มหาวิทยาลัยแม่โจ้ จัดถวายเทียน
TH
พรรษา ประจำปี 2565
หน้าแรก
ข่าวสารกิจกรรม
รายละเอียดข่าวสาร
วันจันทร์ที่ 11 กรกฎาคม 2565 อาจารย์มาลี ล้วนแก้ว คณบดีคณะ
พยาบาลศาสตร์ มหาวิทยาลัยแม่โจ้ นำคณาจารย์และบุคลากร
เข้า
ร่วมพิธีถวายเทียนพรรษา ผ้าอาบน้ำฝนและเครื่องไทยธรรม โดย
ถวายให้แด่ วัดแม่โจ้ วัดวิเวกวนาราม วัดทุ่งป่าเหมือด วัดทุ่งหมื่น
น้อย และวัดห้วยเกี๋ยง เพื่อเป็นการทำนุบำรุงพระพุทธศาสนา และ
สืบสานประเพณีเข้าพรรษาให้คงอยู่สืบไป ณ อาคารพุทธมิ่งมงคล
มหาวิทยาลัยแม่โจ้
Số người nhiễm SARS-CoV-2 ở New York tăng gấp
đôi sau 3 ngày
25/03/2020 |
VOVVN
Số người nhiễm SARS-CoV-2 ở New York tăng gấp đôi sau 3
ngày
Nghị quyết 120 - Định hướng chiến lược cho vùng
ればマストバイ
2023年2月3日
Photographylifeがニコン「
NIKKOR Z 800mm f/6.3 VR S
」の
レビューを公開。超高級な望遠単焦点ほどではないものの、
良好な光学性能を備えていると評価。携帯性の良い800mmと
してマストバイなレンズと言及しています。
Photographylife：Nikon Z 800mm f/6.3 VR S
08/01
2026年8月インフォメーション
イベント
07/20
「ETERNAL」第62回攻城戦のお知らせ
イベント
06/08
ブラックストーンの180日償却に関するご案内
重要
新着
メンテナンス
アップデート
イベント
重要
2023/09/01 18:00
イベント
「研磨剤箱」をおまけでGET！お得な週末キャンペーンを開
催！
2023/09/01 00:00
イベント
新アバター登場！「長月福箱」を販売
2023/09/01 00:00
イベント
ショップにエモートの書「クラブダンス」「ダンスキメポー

----------

■ **WRITTEN TASK**: Put the data from its first line through the line containing "น้อย และวัดห้วยเกี๋ยง เพื่อเป็นการทำนุบำรุงพระพุทธศาสนา", inclusive, into a Markdown table with the columns Row and Line text. Number each row and omit blank lines.

■ **RESPONSE TO THE EXERCISE**:
| Row | Line text |
|---|---|
| 1 | มหาวิทยาลัยแม่โจ้ จัดถวายเทียน |
| 2 | TH |
| 3 | พรรษา ประจำปี 2565 |
| 4 | หน้าแรก |
| 5 | ข่าวสารกิจกรรม |
| 6 | รายละเอียดข่าวสาร |
| 7 | วันจันทร์ที่ 11 กรกฎาคม 2565 อาจารย์มาลี ล้วนแก้ว คณบดีคณะ |
| 8 | พยาบาลศาสตร์ มหาวิทยาลัยแม่โจ้ นำคณาจารย์และบุคลากร |
| 9 | เข้า |
| 10 | ร่วมพิธีถวายเทียนพรรษา ผ้าอาบน้ำฝนและเครื่องไทยธรรม โดย |
| 11 | ถวายให้แด่ วัดแม่โจ้ วัดวิเวกวนาราม วัดทุ่งป่าเหมือด วัดทุ่งหมื่น |
| 12 | น้อย และวัดห้วยเกี๋ยง เพื่อเป็นการทำนุบำรุงพระพุทธศาสนา และ |